My heart goes out to them, and I want to help. Since I am not a full-time teacher and writing is my main source of livelihood, I do have the luxury to immerse myself in reading. This privilege is not available to all educators. I hope to use it in ways that might support teachers who show up each day to teach with lesson plans that make little sense when the emotional toll of lockdown outweighs everything else. It is time to strip away all that is inessential and get to the heart of what it means to teach in ways that demonstrate care, respect and love for one’s students.
My go-to for all knotty concerns involving education is bell hooks, the Black feminist intellectual who writes her name in lowercase to make people focus on her ideas rather than her persona. Though her critique of “imperialist white supremacist capitalist patriarchy” might seem forbidding at first to readers unaccustomed to theory, it is helpful to know that all her scholarship is grounded in classroom practice and informed by emotional intelligence. Her primary audience is not university professors. She writes in a voice that would resonate with many school teachers.
Though I have never met bell hooks, my life has been deeply enriched by her writing. She holds up a mirror when I want to look away, gets me to examine my choices, and shows me how to live with integrity. I began with Teaching to Transgress: Education as the Practice of Freedom (1994) and subsequently read Teaching Community: A Pedagogy of Hope (2003), The Will to Change: Men, Masculinity and Love (2004), and All About Love: New Visions (2000). Over the last few months, I have been engrossed in Teaching Critical Thinking: Practical Wisdom (2010).

Some entries =>
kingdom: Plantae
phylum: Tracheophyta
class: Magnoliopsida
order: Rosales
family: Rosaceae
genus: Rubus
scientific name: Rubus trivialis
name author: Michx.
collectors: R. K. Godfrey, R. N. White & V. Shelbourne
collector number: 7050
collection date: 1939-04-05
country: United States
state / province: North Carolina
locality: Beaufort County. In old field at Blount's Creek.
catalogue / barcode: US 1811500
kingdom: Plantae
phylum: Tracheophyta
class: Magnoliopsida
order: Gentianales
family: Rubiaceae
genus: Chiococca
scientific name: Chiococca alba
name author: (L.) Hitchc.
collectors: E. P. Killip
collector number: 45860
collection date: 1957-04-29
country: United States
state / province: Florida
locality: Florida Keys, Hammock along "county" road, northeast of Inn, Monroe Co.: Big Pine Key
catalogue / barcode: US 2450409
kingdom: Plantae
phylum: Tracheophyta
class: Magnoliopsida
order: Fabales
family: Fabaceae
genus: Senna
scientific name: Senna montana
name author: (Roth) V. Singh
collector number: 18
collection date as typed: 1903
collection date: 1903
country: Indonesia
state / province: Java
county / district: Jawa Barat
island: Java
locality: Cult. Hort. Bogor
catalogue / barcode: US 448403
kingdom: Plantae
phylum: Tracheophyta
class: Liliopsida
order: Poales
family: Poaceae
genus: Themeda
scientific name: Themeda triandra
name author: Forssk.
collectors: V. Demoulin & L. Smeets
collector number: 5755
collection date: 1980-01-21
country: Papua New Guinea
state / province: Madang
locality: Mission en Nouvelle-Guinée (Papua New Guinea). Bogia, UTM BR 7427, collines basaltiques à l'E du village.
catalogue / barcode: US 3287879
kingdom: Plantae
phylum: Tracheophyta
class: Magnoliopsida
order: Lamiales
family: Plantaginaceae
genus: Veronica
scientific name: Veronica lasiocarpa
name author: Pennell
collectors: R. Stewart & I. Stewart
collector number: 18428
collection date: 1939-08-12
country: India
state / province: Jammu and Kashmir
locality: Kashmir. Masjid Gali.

WHAT TO DO => Print the whole passage about bell hooks and teaching again, word for word.

TASK SOLUTION =>
My heart goes out to them, and I want to help. Since I am not a full-time teacher and writing is my main source of livelihood, I do have the luxury to immerse myself in reading. This privilege is not available to all educators. I hope to use it in ways that might support teachers who show up each day to teach with lesson plans that make little sense when the emotional toll of lockdown outweighs everything else. It is time to strip away all that is inessential and get to the heart of what it means to teach in ways that demonstrate care, respect and love for one’s students.
My go-to for all knotty concerns involving education is bell hooks, the Black feminist intellectual who writes her name in lowercase to make people focus on her ideas rather than her persona. Though her critique of “imperialist white supremacist capitalist patriarchy” might seem forbidding at first to readers unaccustomed to theory, it is helpful to know that all her scholarship is grounded in classroom practice and informed by emotional intelligence. Her primary audience is not university professors. She writes in a voice that would resonate with many school teachers.
Though I have never met bell hooks, my life has been deeply enriched by her writing. She holds up a mirror when I want to look away, gets me to examine my choices, and shows me how to live with integrity. I began with Teaching to Transgress: Education as the Practice of Freedom (1994) and subsequently read Teaching Community: A Pedagogy of Hope (2003), The Will to Change: Men, Masculinity and Love (2004), and All About Love: New Visions (2000). Over the last few months, I have been engrossed in Teaching Critical Thinking: Practical Wisdom (2010).